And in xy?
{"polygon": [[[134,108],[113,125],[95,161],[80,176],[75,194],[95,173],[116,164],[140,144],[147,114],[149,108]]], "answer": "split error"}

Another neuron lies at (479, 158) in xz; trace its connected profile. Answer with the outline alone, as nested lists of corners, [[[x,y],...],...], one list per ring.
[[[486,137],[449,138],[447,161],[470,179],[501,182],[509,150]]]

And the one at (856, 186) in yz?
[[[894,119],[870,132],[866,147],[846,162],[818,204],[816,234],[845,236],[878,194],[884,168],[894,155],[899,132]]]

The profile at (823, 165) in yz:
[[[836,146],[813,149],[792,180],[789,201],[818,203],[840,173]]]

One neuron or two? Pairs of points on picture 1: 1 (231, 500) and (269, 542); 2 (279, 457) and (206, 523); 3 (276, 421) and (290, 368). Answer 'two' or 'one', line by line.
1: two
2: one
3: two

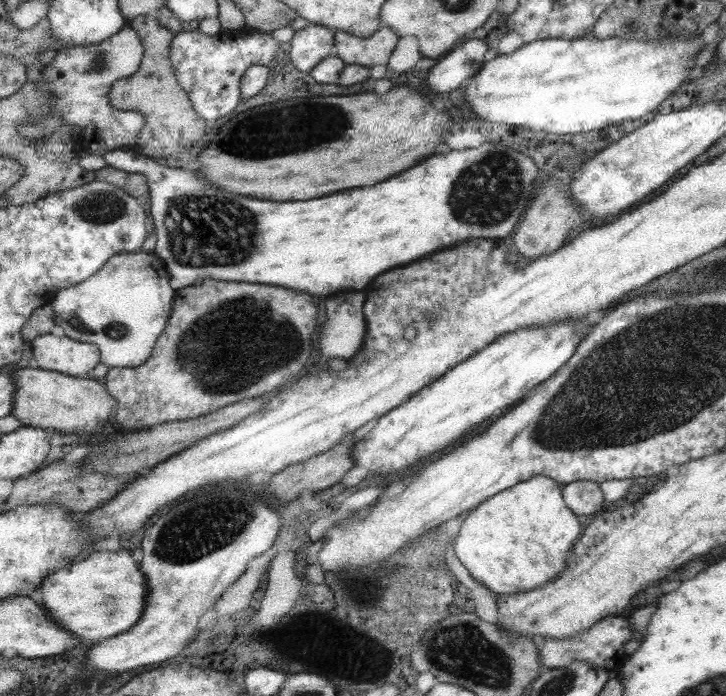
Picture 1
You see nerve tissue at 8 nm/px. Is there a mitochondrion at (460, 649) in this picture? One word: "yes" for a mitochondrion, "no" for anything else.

* * * * * * * * *

• [WHAT TO DO] Please repeat each record above precisely, with the pictures left out.

• [RESULT OF THIS TASK]
And in xy?
{"polygon": [[[134,108],[113,125],[95,161],[80,176],[75,194],[95,173],[116,164],[140,144],[147,114],[149,108]]], "answer": "split error"}

Another neuron lies at (479, 158) in xz; trace its connected profile. Answer with the outline alone, as nested lists of corners, [[[x,y],...],...], one list per ring.
[[[486,137],[449,138],[447,161],[470,179],[501,182],[509,150]]]

And the one at (856, 186) in yz?
[[[894,119],[870,132],[866,147],[846,162],[818,204],[816,234],[845,236],[878,194],[884,168],[894,155],[899,132]]]

The profile at (823, 165) in yz:
[[[836,146],[813,149],[792,180],[789,201],[818,203],[840,173]]]

One neuron or two? Pairs of points on picture 1: 1 (231, 500) and (269, 542); 2 (279, 457) and (206, 523); 3 (276, 421) and (290, 368). Answer 'two' or 'one', line by line.
1: two
2: one
3: two

Picture 1
You see nerve tissue at 8 nm/px. Is there a mitochondrion at (460, 649) in this picture? One word: "yes" for a mitochondrion, "no" for anything else.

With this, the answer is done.